Stored items

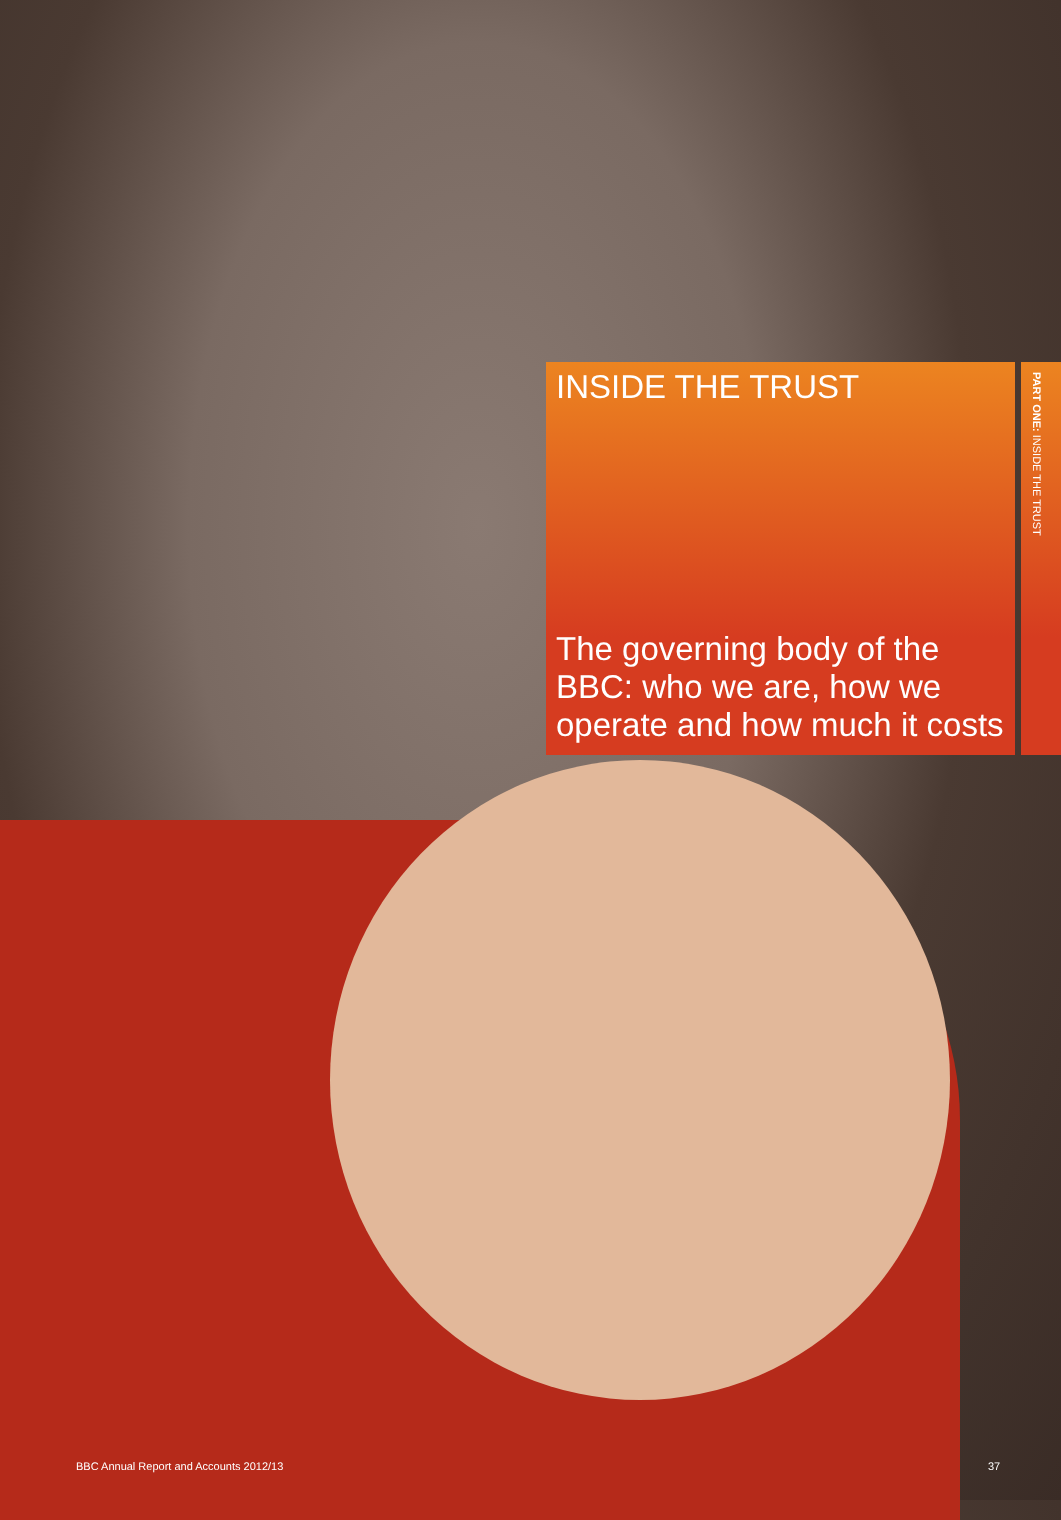INSIDE THE TRUST
The governing body of the BBC: who we are, how we operate and how much it costs
PART ONE: INSIDE THE TRUST
BBC Annual Report and Accounts 2012/13
37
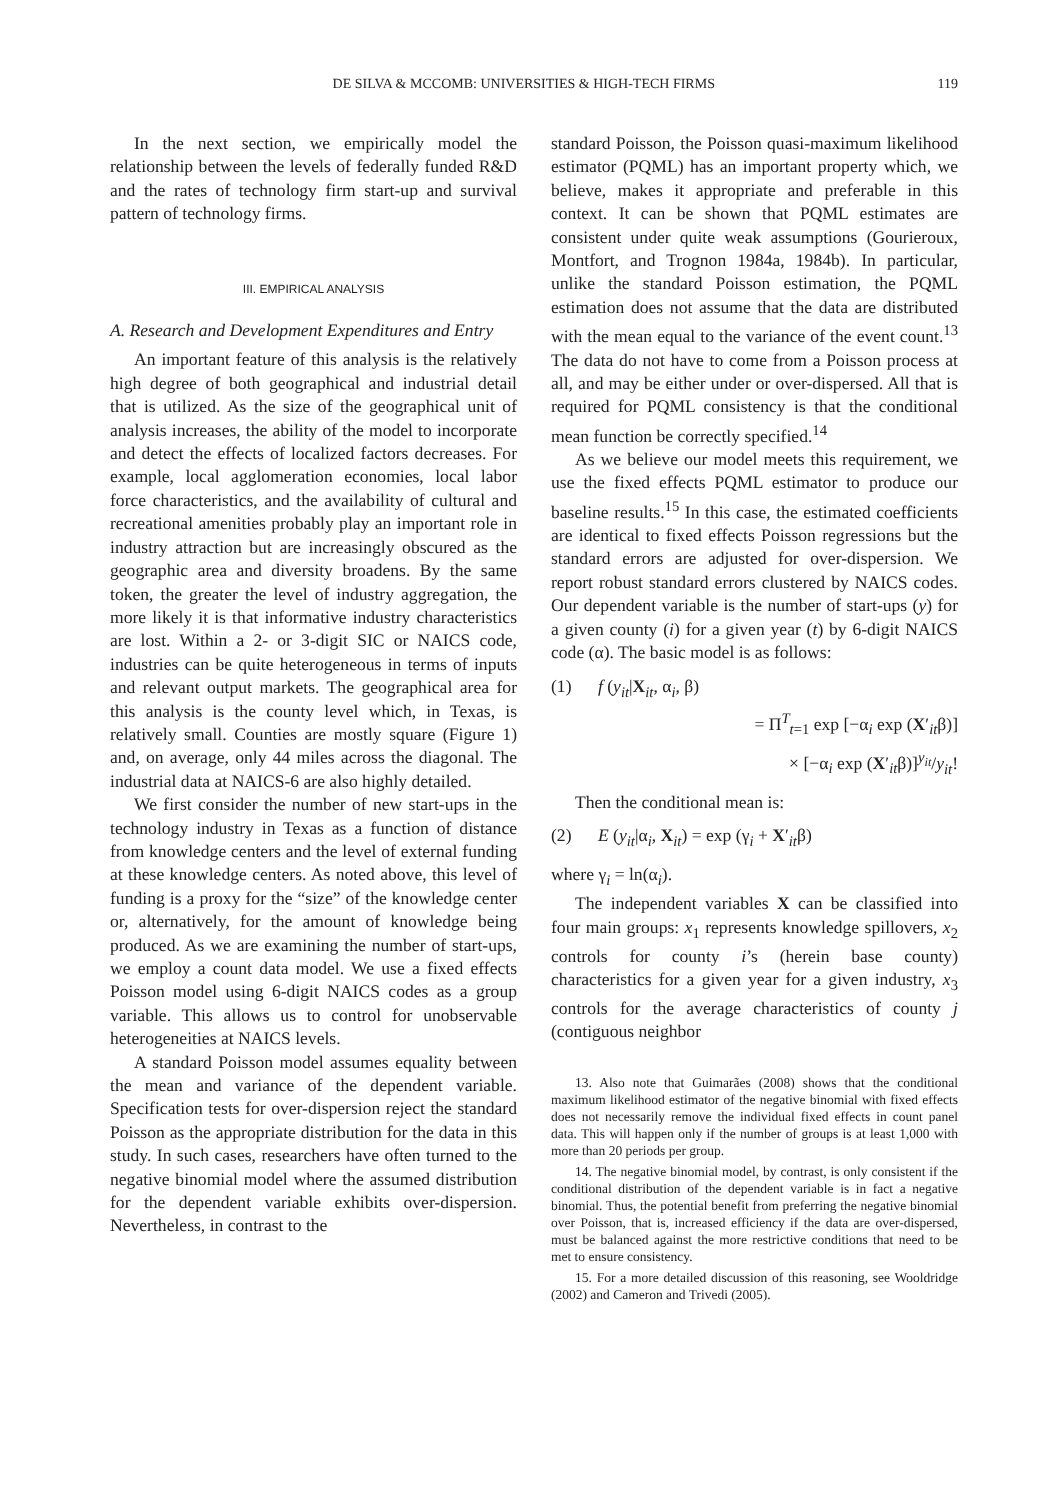DE SILVA & MCCOMB: UNIVERSITIES & HIGH-TECH FIRMS 119
In the next section, we empirically model the relationship between the levels of federally funded R&D and the rates of technology firm start-up and survival pattern of technology firms.
III. EMPIRICAL ANALYSIS
A. Research and Development Expenditures and Entry
An important feature of this analysis is the relatively high degree of both geographical and industrial detail that is utilized. As the size of the geographical unit of analysis increases, the ability of the model to incorporate and detect the effects of localized factors decreases. For example, local agglomeration economies, local labor force characteristics, and the availability of cultural and recreational amenities probably play an important role in industry attraction but are increasingly obscured as the geographic area and diversity broadens. By the same token, the greater the level of industry aggregation, the more likely it is that informative industry characteristics are lost. Within a 2- or 3-digit SIC or NAICS code, industries can be quite heterogeneous in terms of inputs and relevant output markets. The geographical area for this analysis is the county level which, in Texas, is relatively small. Counties are mostly square (Figure 1) and, on average, only 44 miles across the diagonal. The industrial data at NAICS-6 are also highly detailed.
We first consider the number of new start-ups in the technology industry in Texas as a function of distance from knowledge centers and the level of external funding at these knowledge centers. As noted above, this level of funding is a proxy for the “size” of the knowledge center or, alternatively, for the amount of knowledge being produced. As we are examining the number of start-ups, we employ a count data model. We use a fixed effects Poisson model using 6-digit NAICS codes as a group variable. This allows us to control for unobservable heterogeneities at NAICS levels.
A standard Poisson model assumes equality between the mean and variance of the dependent variable. Specification tests for over-dispersion reject the standard Poisson as the appropriate distribution for the data in this study. In such cases, researchers have often turned to the negative binomial model where the assumed distribution for the dependent variable exhibits over-dispersion. Nevertheless, in contrast to the
standard Poisson, the Poisson quasi-maximum likelihood estimator (PQML) has an important property which, we believe, makes it appropriate and preferable in this context. It can be shown that PQML estimates are consistent under quite weak assumptions (Gourieroux, Montfort, and Trognon 1984a, 1984b). In particular, unlike the standard Poisson estimation, the PQML estimation does not assume that the data are distributed with the mean equal to the variance of the event count.<sup>13</sup> The data do not have to come from a Poisson process at all, and may be either under or over-dispersed. All that is required for PQML consistency is that the conditional mean function be correctly specified.<sup>14</sup>
As we believe our model meets this requirement, we use the fixed effects PQML estimator to produce our baseline results.<sup>15</sup> In this case, the estimated coefficients are identical to fixed effects Poisson regressions but the standard errors are adjusted for over-dispersion. We report robust standard errors clustered by NAICS codes. Our dependent variable is the number of start-ups (y) for a given county (i) for a given year (t) by 6-digit NAICS code (α). The basic model is as follows:
(1) f (y<sub>it</sub>|X<sub>it</sub>, α<sub>i</sub>, β)
= Π<sup>T</sup><sub>t=1</sub> exp [−α<sub>i</sub> exp (X′<sub>it</sub>β)]
× [−α<sub>i</sub> exp (X′<sub>it</sub>β)]<sup>y<sub>it</sub></sup>/y<sub>it</sub>!
Then the conditional mean is:
(2) E (y<sub>it</sub>|α<sub>i</sub>, X<sub>it</sub>) = exp (γ<sub>i</sub> + X′<sub>it</sub>β)
where γ<sub>i</sub> = ln(α<sub>i</sub>).
The independent variables X can be classified into four main groups: x<sub>1</sub> represents knowledge spillovers, x<sub>2</sub> controls for county i’s (herein base county) characteristics for a given year for a given industry, x<sub>3</sub> controls for the average characteristics of county j (contiguous neighbor
13. Also note that Guimarães (2008) shows that the conditional maximum likelihood estimator of the negative binomial with fixed effects does not necessarily remove the individual fixed effects in count panel data. This will happen only if the number of groups is at least 1,000 with more than 20 periods per group.
14. The negative binomial model, by contrast, is only consistent if the conditional distribution of the dependent variable is in fact a negative binomial. Thus, the potential benefit from preferring the negative binomial over Poisson, that is, increased efficiency if the data are over-dispersed, must be balanced against the more restrictive conditions that need to be met to ensure consistency.
15. For a more detailed discussion of this reasoning, see Wooldridge (2002) and Cameron and Trivedi (2005).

Work order: Once you find the line with "As we believe" above, print it and every line after it up to and including the line with "The independent variables", exactly as written and nothing else.

Solution to the problem:
As we believe our model meets this requirement, we use the fixed effects PQML estimator to produce our baseline results.<sup>15</sup> In this case, the estimated coefficients are identical to fixed effects Poisson regressions but the standard errors are adjusted for over-dispersion. We report robust standard errors clustered by NAICS codes. Our dependent variable is the number of start-ups (y) for a given county (i) for a given year (t) by 6-digit NAICS code (α). The basic model is as follows:
(1) f (y<sub>it</sub>|X<sub>it</sub>, α<sub>i</sub>, β)
= Π<sup>T</sup><sub>t=1</sub> exp [−α<sub>i</sub> exp (X′<sub>it</sub>β)]
× [−α<sub>i</sub> exp (X′<sub>it</sub>β)]<sup>y<sub>it</sub></sup>/y<sub>it</sub>!
Then the conditional mean is:
(2) E (y<sub>it</sub>|α<sub>i</sub>, X<sub>it</sub>) = exp (γ<sub>i</sub> + X′<sub>it</sub>β)
where γ<sub>i</sub> = ln(α<sub>i</sub>).
The independent variables X can be classified into four main groups: x<sub>1</sub> represents knowledge spillovers, x<sub>2</sub> controls for county i’s (herein base county) characteristics for a given year for a given industry, x<sub>3</sub> controls for the average characteristics of county j (contiguous neighbor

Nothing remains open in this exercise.